▸ Brief:
For each entry, restate it word for word while omitting any image it holds.

== Segment start ==

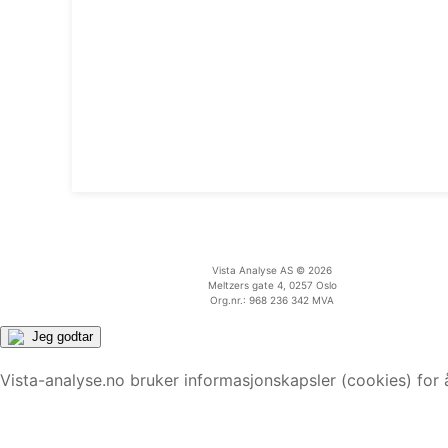
Vista Analyse AS © 2026
Meltzers gate 4, 0257 Oslo
Org.nr.: 968 236 342 MVA
Jeg godtar
Vista-analyse.no bruker informasjonskapsler (cookies) for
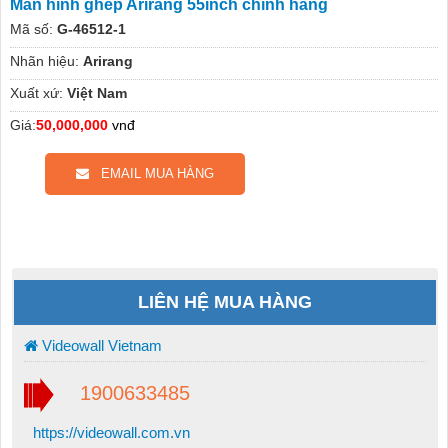
Màn hình ghép Arirang 55inch chính hãng
Mã số:
G-46512-1
Nhãn hiệu:
Arirang
Xuất xứ:
Việt Nam
Giá:
50,000,000
vnđ
EMAIL MUA HÀNG
LIÊN HỆ MUA HÀNG
Videowall Vietnam
1900633485
https://videowall.com.vn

== Segment end ==

▸ Answer box:
Vista Analyse AS © 2026
Meltzers gate 4, 0257 Oslo
Org.nr.: 968 236 342 MVA
Jeg godtar
Vista-analyse.no bruker informasjonskapsler (cookies) for
Màn hình ghép Arirang 55inch chính hãng
Mã số:
G-46512-1
Nhãn hiệu:
Arirang
Xuất xứ:
Việt Nam
Giá:
50,000,000
vnđ
EMAIL MUA HÀNG
LIÊN HỆ MUA HÀNG
Videowall Vietnam
1900633485
https://videowall.com.vn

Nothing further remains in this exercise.